| THE PROBLEM |
After locating the line with "pinky mcp: (801, 201)" in the entries below, output it and each following line up to and including the line with "index tip: (331, 195)", exactly and without pictures.

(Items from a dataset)
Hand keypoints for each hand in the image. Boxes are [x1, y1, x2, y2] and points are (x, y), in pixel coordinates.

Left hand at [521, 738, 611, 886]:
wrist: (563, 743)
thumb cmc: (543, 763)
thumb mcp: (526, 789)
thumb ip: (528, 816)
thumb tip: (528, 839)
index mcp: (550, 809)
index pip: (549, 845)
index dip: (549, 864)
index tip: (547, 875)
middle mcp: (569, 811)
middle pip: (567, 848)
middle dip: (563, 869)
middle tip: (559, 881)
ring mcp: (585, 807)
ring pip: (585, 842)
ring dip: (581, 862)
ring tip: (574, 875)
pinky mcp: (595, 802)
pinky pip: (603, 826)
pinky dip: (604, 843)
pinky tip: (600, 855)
---
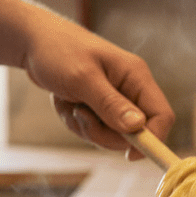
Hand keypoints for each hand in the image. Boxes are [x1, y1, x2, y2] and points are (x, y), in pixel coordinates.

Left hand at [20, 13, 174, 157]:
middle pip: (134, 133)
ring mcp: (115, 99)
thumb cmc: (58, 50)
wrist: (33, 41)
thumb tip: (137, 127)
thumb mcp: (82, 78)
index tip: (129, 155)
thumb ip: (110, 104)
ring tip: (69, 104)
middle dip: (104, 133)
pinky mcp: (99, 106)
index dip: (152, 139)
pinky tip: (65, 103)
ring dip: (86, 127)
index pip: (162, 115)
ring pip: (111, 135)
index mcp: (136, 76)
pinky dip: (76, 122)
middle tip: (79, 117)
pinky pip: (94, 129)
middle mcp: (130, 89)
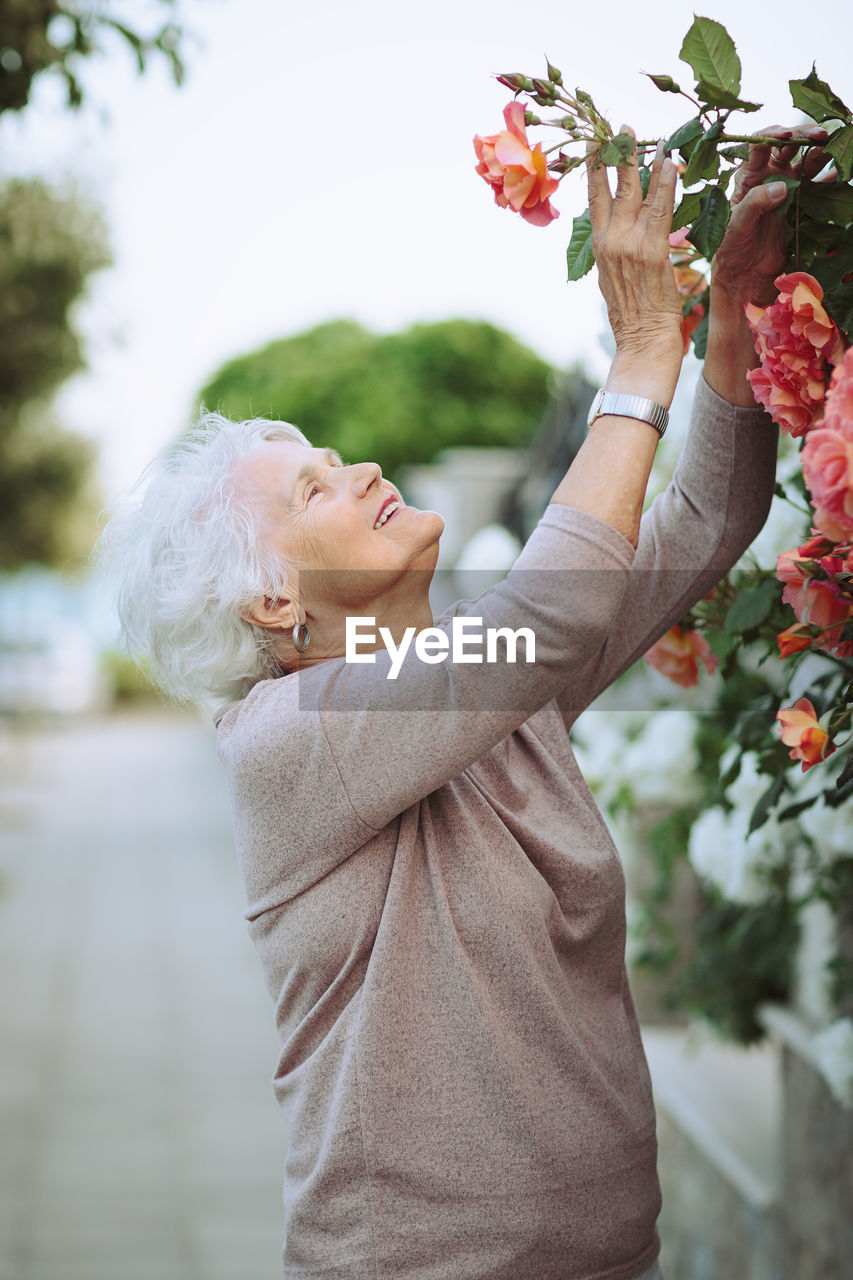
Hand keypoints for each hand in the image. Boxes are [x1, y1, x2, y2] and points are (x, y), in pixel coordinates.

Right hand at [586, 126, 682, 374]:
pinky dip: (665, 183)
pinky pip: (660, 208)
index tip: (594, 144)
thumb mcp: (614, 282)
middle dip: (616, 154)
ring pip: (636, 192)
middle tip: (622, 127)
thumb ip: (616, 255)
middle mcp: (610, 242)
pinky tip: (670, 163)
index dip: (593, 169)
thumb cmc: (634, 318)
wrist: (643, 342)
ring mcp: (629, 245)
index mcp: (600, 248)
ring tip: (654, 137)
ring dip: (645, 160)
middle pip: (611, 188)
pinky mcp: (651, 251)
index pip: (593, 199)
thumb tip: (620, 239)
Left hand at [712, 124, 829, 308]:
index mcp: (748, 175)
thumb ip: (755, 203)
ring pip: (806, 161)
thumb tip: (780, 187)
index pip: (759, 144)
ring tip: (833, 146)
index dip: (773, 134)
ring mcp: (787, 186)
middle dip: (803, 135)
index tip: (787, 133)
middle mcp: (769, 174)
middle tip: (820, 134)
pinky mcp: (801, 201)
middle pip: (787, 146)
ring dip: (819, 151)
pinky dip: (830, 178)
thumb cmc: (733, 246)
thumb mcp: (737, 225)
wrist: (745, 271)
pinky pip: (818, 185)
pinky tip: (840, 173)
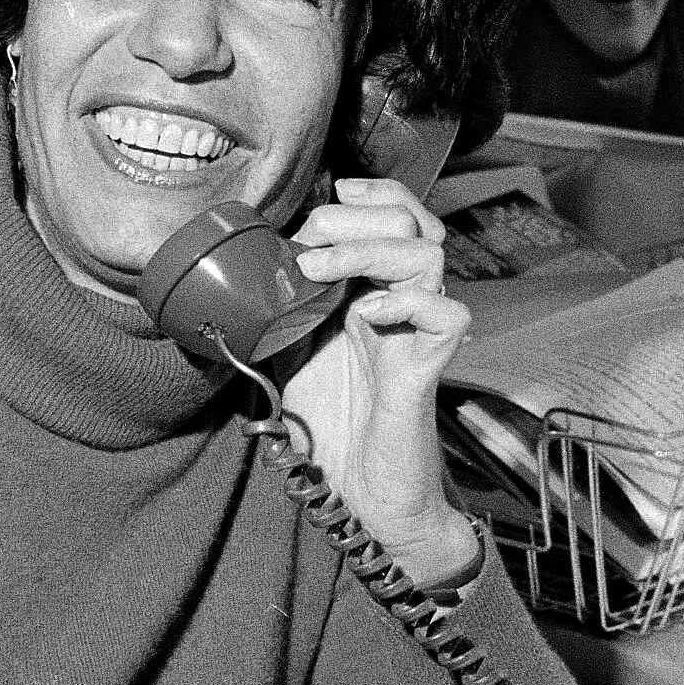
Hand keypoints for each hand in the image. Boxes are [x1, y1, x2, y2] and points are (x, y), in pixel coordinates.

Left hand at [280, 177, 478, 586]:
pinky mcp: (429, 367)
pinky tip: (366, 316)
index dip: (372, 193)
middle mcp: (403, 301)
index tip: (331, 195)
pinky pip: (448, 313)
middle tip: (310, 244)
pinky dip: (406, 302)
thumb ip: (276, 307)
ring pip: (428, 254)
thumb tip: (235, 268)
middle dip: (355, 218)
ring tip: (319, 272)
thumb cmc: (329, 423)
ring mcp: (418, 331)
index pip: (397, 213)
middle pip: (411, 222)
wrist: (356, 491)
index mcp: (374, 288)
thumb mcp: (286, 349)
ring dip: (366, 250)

| FINISHED EXERCISE |
pinky mcp: (801, 201)
middle pip: (787, 146)
ring dip: (819, 151)
pinky dip: (830, 178)
thumb cmc: (733, 246)
thumb mcp: (737, 225)
wrist: (745, 271)
pinky pip: (818, 185)
pinky tip: (840, 173)
Hand keypoints for each hand in the image. Boxes are [x1, y1, x2, y2] and points are (x, y), in pixel coordinates.

Left hand at [280, 177, 478, 586]:
pinky mcp: (429, 367)
pinky tip: (366, 316)
index dip: (372, 193)
middle mcp: (403, 301)
index tip: (331, 195)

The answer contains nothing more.